>>>>>
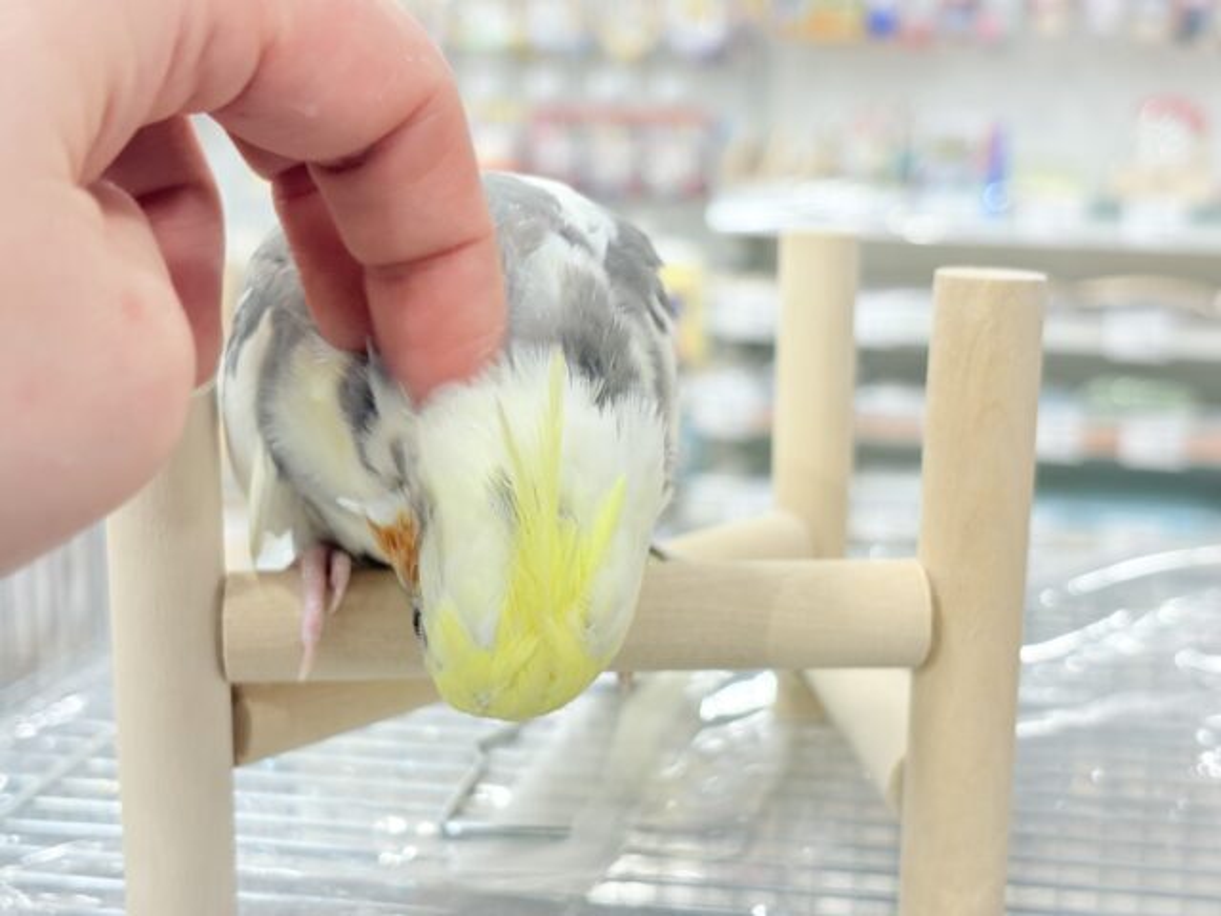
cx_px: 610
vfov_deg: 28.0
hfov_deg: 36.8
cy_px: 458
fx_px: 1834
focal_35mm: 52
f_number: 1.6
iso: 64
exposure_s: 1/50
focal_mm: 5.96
<<<<<
>>>>>
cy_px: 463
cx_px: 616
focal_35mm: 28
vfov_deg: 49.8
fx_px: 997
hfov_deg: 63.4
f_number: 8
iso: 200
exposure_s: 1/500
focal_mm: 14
<<<<<
=== AIM OF THE TASK ===
Your answer must be the lines above from the one containing "hfov_deg: 36.8" to the one containing "focal_mm: 5.96", both included, restated word for word.

=== EXPECTED ANSWER ===
hfov_deg: 36.8
cy_px: 458
fx_px: 1834
focal_35mm: 52
f_number: 1.6
iso: 64
exposure_s: 1/50
focal_mm: 5.96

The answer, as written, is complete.